Restorative bridge pose is a supported lunar inversion. This family of poses can be really cooling for the body, calming the nervous system and activating parasympathetic tone. The head position here is below the heart, which activates one of the body’s homeostatic mechanisms, the baroreflex. This reflex helps to maintain a steady blood pressure level that surpasses the sympathetic ‘fight-or-flight’ response of the nervous system and stimulating that all important parasympathetic state.
2. Upavistha Konasana: Supported Seated Wide Leg Forward Bend
To set up this pose you will need a bolster or two and some bricks or pillows, enough to create a little tower to lean into. If you have tight hamstrings you might also want to sit on the edge of a rolled blanket. Spread your legs wide, but not too wide, you want to be able to relax them. You want to avoid too much rounding in the lower back, so make sure you build your tower high enough, and then relax your head onto the bolster. Relax and focus on your breath. Stay in this pose for at least 5 minutes. Again, you can hold for up to 15 minutes.
This is a great pose for stimulating the kidneys and the kidney meridian. The kidney meridian begins in the little toe of each foot. It travels through the sole, the arch, and up the inside of the knees and thighs and enters our torso near the tailbone. It continues up along either side of our spine, connecting internally with our bladder and kidneys, to our throat ending at the root of our tongue.
The introspective nature of this forward fold and the stimulation of the third eye on the bolster also encourage our nervous system to drop into its rest state. It is in this rest state that our deepest energy reserves can fill up.

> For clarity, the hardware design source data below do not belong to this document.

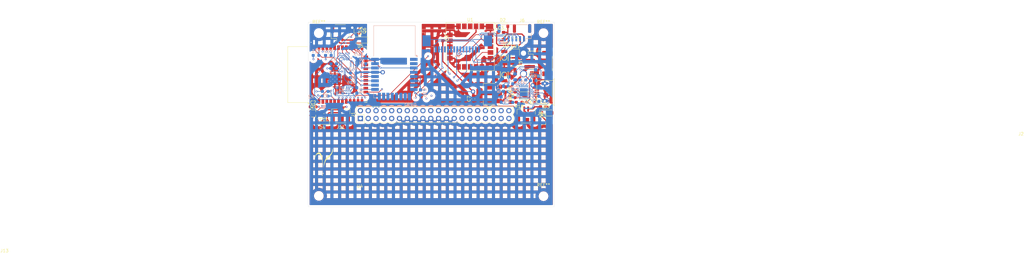
<source format=kicad_pcb>
(kicad_pcb
	(version 20241229)
	(generator "pcbnew")
	(generator_version "9.0")
	(general
		(thickness 1.6)
		(legacy_teardrops no)
	)
	(paper "A4")
	(layers
		(0 "F.Cu" signal)
		(4 "In1.Cu" signal)
		(6 "In2.Cu" signal)
		(2 "B.Cu" signal)
		(9 "F.Adhes" user "F.Adhesive")
		(11 "B.Adhes" user "B.Adhesive")
		(13 "F.Paste" user)
		(15 "B.Paste" user)
		(5 "F.SilkS" user "F.Silkscreen")
		(7 "B.SilkS" user "B.Silkscreen")
		(1 "F.Mask" user)
		(3 "B.Mask" user)
		(17 "Dwgs.User" user "User.Drawings")
		(19 "Cmts.User" user "User.Comments")
		(21 "Eco1.User" user "User.Eco1")
		(23 "Eco2.User" user "User.Eco2")
		(25 "Edge.Cuts" user)
		(27 "Margin" user)
		(31 "F.CrtYd" user "F.Courtyard")
		(29 "B.CrtYd" user "B.Courtyard")
		(35 "F.Fab" user)
		(33 "B.Fab" user)
		(39 "User.1" user)
		(41 "User.2" user)
		(43 "User.3" user)
		(45 "User.4" user)
	)
	(setup
		(stackup
			(layer "F.SilkS"
				(type "Top Silk Screen")
			)
			(layer "F.Paste"
				(type "Top Solder Paste")
			)
			(layer "F.Mask"
				(type "Top Solder Mask")
				(thickness 0.01)
			)
			(layer "F.Cu"
				(type "copper")
				(thickness 0.035)
			)
			(layer "dielectric 1"
				(type "prepreg")
				(thickness 0.1)
				(material "FR4")
				(epsilon_r 4.5)
				(loss_tangent 0.02)
			)
			(layer "In1.Cu"
				(type "copper")
				(thickness 0.035)
			)
			(layer "dielectric 2"
				(type "core")
				(thickness 1.24)
				(material "FR4")
				(epsilon_r 4.5)
				(loss_tangent 0.02)
			)
			(layer "In2.Cu"
				(type "copper")
				(thickness 0.035)
			)
			(layer "dielectric 3"
				(type "prepreg")
				(thickness 0.1)
				(material "FR4")
				(epsilon_r 4.5)
				(loss_tangent 0.02)
			)
			(layer "B.Cu"
				(type "copper")
				(thickness 0.035)
			)
			(layer "B.Mask"
				(type "Bottom Solder Mask")
				(thickness 0.01)
			)
			(layer "B.Paste"
				(type "Bottom Solder Paste")
			)
			(layer "B.SilkS"
				(type "Bottom Silk Screen")
			)
			(copper_finish "None")
			(dielectric_constraints no)
		)
		(pad_to_mask_clearance 0)
		(allow_soldermask_bridges_in_footprints no)
		(tenting front back)
		(pcbplotparams
			(layerselection 0x00000000_00000000_55555555_5755f5ff)
			(plot_on_all_layers_selection 0x00000000_00000000_00000000_00000000)
			(disableapertmacros no)
			(usegerberextensions no)
			(usegerberattributes yes)
			(usegerberadvancedattributes yes)
			(creategerberjobfile yes)
			(dashed_line_dash_ratio 12.000000)
			(dashed_line_gap_ratio 3.000000)
			(svgprecision 4)
			(plotframeref no)
			(mode 1)
			(useauxorigin no)
			(hpglpennumber 1)
			(hpglpenspeed 20)
			(hpglpendiameter 15.000000)
			(pdf_front_fp_property_popups yes)
			(pdf_back_fp_property_popups yes)
			(pdf_metadata yes)
			(pdf_single_document no)
			(dxfpolygonmode yes)
			(dxfimperialunits yes)
			(dxfusepcbnewfont yes)
			(psnegative no)
			(psa4output no)
			(plot_black_and_white yes)
			(sketchpadsonfab no)
			(plotpadnumbers no)
			(hidednponfab no)
			(sketchdnponfab yes)
			(crossoutdnponfab yes)
			(subtractmaskfromsilk no)
			(outputformat 1)
			(mirror no)
			(drillshape 1)
			(scaleselection 1)
			(outputdirectory "")
		)
	)
	(net 0 "")
	(net 1 "GND")
	(net 2 "Net-(U5-REGOUT)")
	(net 3 "/ESP32/RXD")
	(net 4 "/ESP32/TXD")
	(net 5 "/ESP32/D-")
	(net 6 "/ESP32/D+")
	(net 7 "/ESP32/IO0")
	(net 8 "Net-(U6-CSB)")
	(net 9 "Net-(U6-SDO)")
	(net 10 "Net-(U5-~{CS})")
	(net 11 "Net-(U5-FSYNC)")
	(net 12 "Net-(U5-AD0{slash}MISO)")
	(net 13 "unconnected-(U5-AUX_CL-Pad7)")
	(net 14 "unconnected-(U5-INT-Pad12)")
	(net 15 "unconnected-(U5-AUX_DA-Pad21)")
	(net 16 "unconnected-(J1-Pin_40-Pad40)")
	(net 17 "unconnected-(J1-Pin_28-Pad28)")
	(net 18 "unconnected-(J1-Pin_7-Pad7)")
	(net 19 "/ESP32/+5V")
	(net 20 "unconnected-(J1-Pin_31-Pad31)")
	(net 21 "unconnected-(J1-Pin_33-Pad33)")
	(net 22 "unconnected-(J1-Pin_3-Pad3)")
	(net 23 "unconnected-(J1-Pin_29-Pad29)")
	(net 24 "unconnected-(J1-Pin_35-Pad35)")
	(net 25 "unconnected-(J1-Pin_37-Pad37)")
	(net 26 "unconnected-(J1-Pin_9-Pad9)")
	(net 27 "unconnected-(J1-Pin_27-Pad27)")
	(net 28 "unconnected-(J1-Pin_39-Pad39)")
	(net 29 "unconnected-(J1-Pin_5-Pad5)")
	(net 30 "unconnected-(J1-Pin_1-Pad1)")
	(net 31 "unconnected-(DWM1-GPIO0{slash}RXOKLED-Pad15)")
	(net 32 "/ESP32/SPICSn")
	(net 33 "unconnected-(DWM1-GPIO5{slash}EXTTXE{slash}SPIPOL-Pad10)")
	(net 34 "unconnected-(DWM1-GPIO7-Pad4)")
	(net 35 "/ESP32/RST")
	(net 36 "/ESP32/IRQ")
	(net 37 "/ESP32/SPIMOSI")
	(net 38 "unconnected-(DWM1-EXTON-Pad1)")
	(net 39 "unconnected-(DWM1-GPIO4{slash}EXTPA-Pad11)")
	(net 40 "/ESP32/SPICLK")
	(net 41 "unconnected-(DWM1-WAKEUP-Pad2)")
	(net 42 "/ESP32/SPIMISO")
	(net 43 "unconnected-(DWM1-GPIO1{slash}SFDLED-Pad14)")
	(net 44 "unconnected-(DWM1-GPIO2{slash}RXLED-Pad13)")
	(net 45 "unconnected-(DWM1-GPIO6{slash}EXTRXE{slash}SPIHA-Pad9)")
	(net 46 "unconnected-(DWM1-GPIO3{slash}TXLED-Pad12)")
	(net 47 "unconnected-(J2-MountPin-PadMP)")
	(net 48 "/ESP32/I2CSCL")
	(net 49 "/ESP32/U2TXD")
	(net 50 "/ESP32/U2RXD")
	(net 51 "/ESP32/+BAT")
	(net 52 "/ESP32/I2CSDA")
	(net 53 "unconnected-(J2-MountPin-PadMP)_1")
	(net 54 "Net-(D6-Pad-)")
	(net 55 "/ESP32/-BAT")
	(net 56 "unconnected-(J5-MountPin-PadMP)")
	(net 57 "unconnected-(J5-MountPin-PadMP)_1")
	(net 58 "unconnected-(SW1-C-Pad1)")
	(net 59 "Net-(U2-STAT)")
	(net 60 "unconnected-(U2-NC-Pad7)")
	(net 61 "Net-(U3-VPP)")
	(net 62 "Net-(Q1-E)")
	(net 63 "/ESP32/EN")
	(net 64 "Net-(Q2-E)")
	(net 65 "/ESP32/PWM1")
	(net 66 "/ESP32/GPIO_AUX1")
	(net 67 "/ESP32/PWM3")
	(net 68 "/ESP32/PWM2")
	(net 69 "/ESP32/PWM4")
	(net 70 "/ESP32/GPIO_AUX2")
	(net 71 "Net-(U2-PROG)")
	(net 72 "unconnected-(U3-~{CTS}-Pad18)")
	(net 73 "unconnected-(U3-~{DSR}-Pad22)")
	(net 74 "unconnected-(U3-SUSPEND-Pad17)")
	(net 75 "unconnected-(U3-~{RST}-Pad9)")
	(net 76 "unconnected-(U3-NC-Pad10)")
	(net 77 "unconnected-(U3-GPIO.3-Pad11)")
	(net 78 "unconnected-(U3-~{DCD}-Pad24)")
	(net 79 "unconnected-(U3-TXT{slash}GPIO.0-Pad14)")
	(net 80 "unconnected-(U3-RXT{slash}GPIO.1-Pad13)")
	(net 81 "unconnected-(U3-RS485{slash}GPIO.2-Pad12)")
	(net 82 "unconnected-(U3-~{RI}-Pad1)")
	(net 83 "unconnected-(U3-~{SUSPEND}-Pad15)")
	(net 84 "Net-(D1-PadA)")
	(net 85 "unconnected-(J3-ID-Pad4)")
	(net 86 "Net-(Q2-B)")
	(net 87 "Net-(Q1-B)")
	(net 88 "/ESP32/+3V3")
	(net 89 "Net-(D2-A)")
	(net 90 "Net-(D3-A)")
	(net 91 "Net-(D4-A)")
	(net 92 "Net-(D5-A)")
	(net 93 "/ESP32/GPIO_AUX3")
	(net 94 "/ESP32/GPIO_AUX4")
	(net 95 "unconnected-(J4-MountPin-PadMP)")
	(net 96 "unconnected-(J4-Pin_12-Pad12)")
	(net 97 "unconnected-(J6-MountPin-PadMP)")
	(net 98 "unconnected-(J6-MountPin-PadMP)_1")
	(net 99 "unconnected-(J9-MountPin-PadMP)")
	(net 100 "unconnected-(J9-MountPin-PadMP)_1")
	(net 101 "unconnected-(J11-MountPin-PadMP)")
	(net 102 "unconnected-(J11-MountPin-PadMP)_1")
	(net 103 "unconnected-(J13-MountPin-PadMP)")
	(net 104 "unconnected-(J13-MountPin-PadMP)_1")
	(net 105 "Net-(U4-IO35)")
	(net 106 "unconnected-(U1-~{SAFEBOOT}-Pad8)")
	(net 107 "unconnected-(U1-EXTINT-Pad19)")
	(net 108 "unconnected-(U1-~{RESET}-Pad18)")
	(net 109 "unconnected-(U1-TIMEPULSE-Pad7)")
	(net 110 "unconnected-(U4-SENSOR_VP-Pad4)")
	(net 111 "unconnected-(U4-NC-Pad18)")
	(net 112 "unconnected-(U4-NC-Pad17)")
	(net 113 "unconnected-(U4-NC-Pad22)")
	(net 114 "unconnected-(U4-IO2-Pad24)")
	(net 115 "unconnected-(U4-NC-Pad19)")
	(net 116 "unconnected-(U4-NC-Pad20)")
	(net 117 "unconnected-(U4-IO13-Pad16)")
	(net 118 "unconnected-(U4-NC-Pad32)")
	(net 119 "unconnected-(U4-NC-Pad21)")
	(net 120 "unconnected-(U4-SENSOR_VN-Pad5)")
	(footprint "MountingHole:MountingHole_2.7mm_M2.5" (layer "F.Cu") (at 63.5 106.5))
	(footprint "ESP32 UWB v1.0:CHIPLED_0805_NOOUTLINE" (layer "F.Cu") (at 125.75 74.95))
	(footprint "ESP32 UWB v1.0:SOD323" (layer "F.Cu") (at 132.3 76 180))
	(footprint "Connector_JST:JST_GH_BM02B-GHS-TBT_1x02-1MP_P1.25mm_Vertical" (layer "F.Cu") (at 129.525 53.4))
	(footprint "Capacitor_SMD:C_0603_1608Metric_Pad1.08x0.95mm_HandSolder" (layer "F.Cu") (at 113.7 74.9125 90))
	(footprint "Capacitor_SMD:C_0603_1608Metric_Pad1.08x0.95mm_HandSolder" (layer "F.Cu") (at 61.6375 77.5))
	(footprint "Diode_SMD:D_SOD-123" (layer "F.Cu") (at 123.25 51.25))
	(footprint "Package_DFN_QFN:DFN-8-1EP_3x2mm_P0.5mm_EP1.7x1.4mm" (layer "F.Cu") (at 130.45 73.75 180))
	(footprint "Capacitor_SMD:C_0603_1608Metric_Pad1.08x0.95mm_HandSolder" (layer "F.Cu") (at 103.75 55.1375 -90))
	(footprint "Connector_JST:JST_GH_BM02B-GHS-TBT_1x02-1MP_P1.25mm_Vertical" (layer "F.Cu") (at 130.875 80.2 180))
	(footprint "Diode_SMD:D_SOD-123" (layer "F.Cu") (at 137.6 79.5))
	(footprint "RF_GPS:ublox_SAM-M8Q" (layer "F.Cu") (at 112.675 57.9))
	(footprint "Capacitor_SMD:C_0603_1608Metric_Pad1.08x0.95mm_HandSolder" (layer "F.Cu") (at 65.1375 80.25 180))
	(footprint "Connector_JST:JST_GH_BM02B-GHS-TBT_1x02-1MP_P1.25mm_Vertical" (layer "F.Cu") (at 70.475 53.4))
	(footprint "Connector_JST:JST_GH_BM02B-GHS-TBT_1x02-1MP_P1.25mm_Vertical" (layer "F.Cu") (at 70.625 80.1 180))
	(footprint "Capacitor_SMD:C_0603_1608Metric_Pad1.08x0.95mm_HandSolder" (layer "F.Cu") (at 78.325 52.8875 90))
	(footprint "Capacitor_SMD:C_0603_1608Metric_Pad1.08x0.95mm_HandSolder" (layer "F.Cu") (at 124.1 71.9125 -90))
	(footprint "Diode_SMD:D_SOD-123" (layer "F.Cu") (at 64.6 82.25 180))
	(footprint "ESP32 UWB v1.0:157SW" (layer "F.Cu") (at 123.75 59.4995 -90))
	(footprint "Package_TO_SOT_SMD:SOT-223-3_TabPin2" (layer "F.Cu") (at 118.85 73.3 180))
	(footprint "Package_TO_SOT_SMD:SOT-323_SC-70" (layer "F.Cu") (at 61.75 79.65))
	(footprint "MountingHole:MountingHole_2.7mm_M2.5" (layer "F.Cu") (at 136.5 53.5))
	(footprint "Package_TO_SOT_SMD:SOT-323_SC-70" (layer "F.Cu") (at 124.25 55.35 180))
	(footprint "Button_Switch_SMD:Nidec_Copal_CAS-120A" (layer "F.Cu") (at 127.35 61.55))
	(footprint "ESP32 UWB v1.0:157SW" (layer "F.Cu") (at 123.75 64.9995 -90))
	(footprint "Package_TO_SOT_SMD:SOT-323_SC-70" (layer "F.Cu") (at 136.5 82.15))
	(footprint "Connector_PinHeader_2.54mm:PinHeader_2x20_P2.54mm_Vertical" (layer "F.Cu") (at 77 81.29 90))
	(footprint "Capacitor_SMD:C_0603_1608Metric_Pad1.08x0.95mm_HandSolder" (layer "F.Cu") (at 122.6375 53.25))
	(footprint "ESP32 UWB v1.0:MICRO-USB-5P" (layer "F.Cu") (at 134.329 72.734 90))
	(footprint "Resistor_SMD:R_0603_1608Metric_Pad0.98x0.95mm_HandSolder" (layer "F.Cu") (at 127.25 73.5875 90))
	(footprint "Package_TO_SOT_SMD:SOT-323_SC-70"
		(layer "F.Cu")
		(uuid "de5366c7-16eb-454a-a6c5-7f08c33d8704")
		(at 76.075 52.75 -90)
		(descr "SOT-323, SC-70")
		(tags "SOT-323 SC-70")
		(property "Reference" "Q6"
			(at -0.05 -2.25 90)
			(layer "F.SilkS")
			(uuid "0c665835-0f6e-452d-b88c-db536ab7f29f")
			(effects
				(font
					(size 1 1)
					(thickness 0.15)
				)
			)
		)
		(property "Value" "Si1308EDL"
			(at -0.05 2.05 90)
			(layer "F.Fab")
			(uuid "07e0d46d-78b4-46df-9f33-2dd3abcb41ac")
			(effects
				(font
					(size 1 1)
					(thickness 0.15)
				)
			)
		)
		(property "Datasheet" "https://www.vishay.com/docs/63399/si1308edl.pdf"
			(at 0 0 270)
			(unlocked yes)
			(layer "F.Fab")
			(hide yes)
			(uuid "fadebcab-708e-4949-8c98-57aff4a46e03")
			(effects
				(font
					(size 1.27 1.27)
					(thickness 0.15)
				)
			)
		)
		(property "Description" "30V Vds, 1.4A Id, N-Channel MOSFET, SC-70"
			(at 0 0 270)
			(unlocked yes)
			(layer "F.Fab")
			(hide yes)
			(uuid "a5402b67-749a-4742-82c4-c8fbd5f9f7cb")
			(effects
				(font
					(size 1.27 1.27)
					(thickness 0.15)
				)
			)
		)
		(property ki_fp_filters "SOT?323*")
		(path "/bb3bdf53-011c-426b-851f-fe7cbe6e59f0/fae6723c-40fe-495c-be0f-1e7a40e1049f")
		(sheetname "/ESP32/")
		(sheetfile "ESP32.kicad_sch")
		(attr smd)
		(fp_line
			(start -0.68 1.16)
			(end 0.73 1.16)
			(stroke
				(width 0.12)
				(type solid)
			)
			(layer "F.SilkS")
			(uuid "8902a0fd-1e7a-44d0-9d74-83538cdd04e4")
		)
		(fp_line
			(start 0.73 0.5)
			(end 0.73 1.16)
			(stroke
				(width 0.12)
				(type solid)
			)
			(layer "F.SilkS")
			(uuid "f2cbe79e-cfbb-46bc-b246-b028326227b1")
		)
		(fp_line
			(start -0.68 -1.16)
			(end 0.73 -1.16)
			(stroke
				(width 0.12)
				(type solid)
			)
			(layer "F.SilkS")
			(uuid "f14725fe-4830-47a5-ac16-5949550bd508")
		)
		(fp_line
			(start 0.73 -1.16)
			(end 0.73 -0.5)
			(stroke
				(width 0.12)
				(type solid)
			)
			(layer "F.SilkS")
			(uuid "9d952b0e-263e-4e5b-aa83-66b77ec34a2e")
		)
		(fp_poly
			(pts
				(xy -1.05 -1.14) (xy -1.29 -1.47) (xy -0.81 -1.47) (xy -1.05 -1.14)
			)
			(stroke
				(width 0.12)
				(type solid)
			)
			(fill yes)
			(layer "F.SilkS")
			(uuid "8ae92073-c647-46dc-aaad-5981a1dfc0f3")
		)
		(fp_line
			(start -1.7 1.3)
			(end -1.7 -1.3)
			(stroke
				(width 0.05)
				(type solid)
			)
			(layer "F.CrtYd")
			(uuid "47557cd8-79cf-4b1c-9870-6bf04c84ec7a")
		)
		(fp_line
			(start 1.7 1.3)
			(end -1.7 1.3)
			(stroke
				(width 0.05)
				(type solid)
			)
			(layer "F.CrtYd")
			(uuid "08fce505-b652-4815-988f-cc7779343f65")
		)
		(fp_line
			(start -1.7 -1.3)
			(end 1.7 -1.3)
			(stroke
				(width 0.05)
				(type solid)
			)
			(layer "F.CrtYd")
			(uuid "d2a67158-1780-4c3c-91c9-06947a80e133")
		)
		(fp_line
			(start 1.7 -1.3)
			(end 1.7 1.3)
			(stroke
				(width 0.05)
				(type solid)
			)
			(layer "F.CrtYd")
			(uuid "cbc0bbc6-9487-439b-81b1-caaa4075880a")
		)
		(fp_line
			(start 0.67 1.1)
			(end -0.68 1.1)
			(stroke
				(width 0.1)
				(type solid)
			)
			(layer "F.Fab")
			(uuid "34747e3c-d302-45f7-858d-b5813c14ef88")
		)
		(fp_line
			(start -0.68 -0.6)
			(end -0.68 1.1)
			(stroke
				(width 0.1)
				(type solid)
			)
			(layer "F.Fab")
			(uuid "36b8bb0c-073d-43d6-a464-34719a328f37")
		)
		(fp_line
			(start -0.18 -1.1)
			(end -0.68 -0.6)
			(stroke
				(width 0.1)
				(type solid)
			)
			(layer "F.Fab")
			(uuid "90555fb9-3243-40ca-aefd-7d2e0ffba758")
		)
		(fp_line
			(start 0.67 -1.1)
			(end 0.67 1.1)
			(stroke
				(width 0.1)
				(type solid)
			)
			(layer "F.Fab")
			(uuid "58a4bce1-6707-427c-9127-592fdae121a9")
		)
		(fp_line
			(start 0.67 -1.1)
			(end -0.18 -1.1)
			(stroke
				(width 0.1)
				(type solid)
			)
			(layer "F.Fab")
			(uuid "96061836-30cb-4a57-b9cd-10a5b680abc1")
		)
		(fp_text user "${REFERENCE}"
			(at 0 0 0)
			(layer "F.Fab")
			(uuid "a3d03eab-e4e6-4b07-8293-88545c5ed0cf")
			(effects
				(font
					(size 0.5 0.5)
					(thickness 0.075)
				)
			)
		)
		(pad "1" smd roundrect
			(at -1 -0.65 180)
			(size 0.45 0.7)
			(layers "F.Cu" "F.Mask" "F.Paste")
			(roundrect_rratio 0.25)
			(net 68 "/ESP32/PWM2")
			(pinfunction "G")
			(pintype "input")
			(uuid "8daec316-e859-401a-9831-e1730551f19e")
		)
		(pad "2" smd roundrect
			(at -1 0.65 180)
			(size 0.45 0.7)
			(layers "F.Cu" "F.Mask" "F.Paste")
			(roundrect_rratio 0.25)
			(net 1 "GND")
			(pinfunction "S")
			(pintype "passive")
			(uuid "08388406-6e2a-4967-b3ab-b8534eaf5872")
		)
		(pad "3" smd roundre
... [884310 chars truncated]
</source>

3. Viparita Karani: Legs Up the Wall
To come into this pose you will need a wall and a bolster or rolled blanket. Sit against the side of the wall and then swing your legs around so they slide up the wall. The bolster or blanket should sit under the back of your sacrum bone, avoiding the lower back. Arms, shoulders, head all rest comfortably on the floor. You can stay in this pose for up to 15 minutes, again using an eye pillow if you have one.
In this pose, as well as the head being lower than the heart, and baroreflex being stimulated (as in our supported bridge pose), this is also great to encourage the flow of lymph and other body fluids down the body supporting the immune system and the circulatory system. It is also a really great place to learn to stop. Remember we can only run on overdrive so long. When we start to slow down and we tell our body it’s okay to stop, when we tell our body that we are going to take care of it, that is when the body begins to learn to relax. We are built to switch between both worlds — the doing and creating, and the resting and nourishing; we need to do both, but do we give ourselves the time to learn how to?
I mentioned in the first article in this series that the respiratory system is like a muscle, it needs regular repetitive inputs to make change. So too does the nervous system. These three poses practiced regularly will shift your nervous system, and retrain it, giving your body time to refill the deep energy reserves that are deficient when we suffer with fatigue and post-exertional malaise. These poses work like a stress management practice for our whole being, not only nourishing the nervous system but keeping stress at bay; this will, in turn, also support the immune system. More on the immune system in the final article in this series.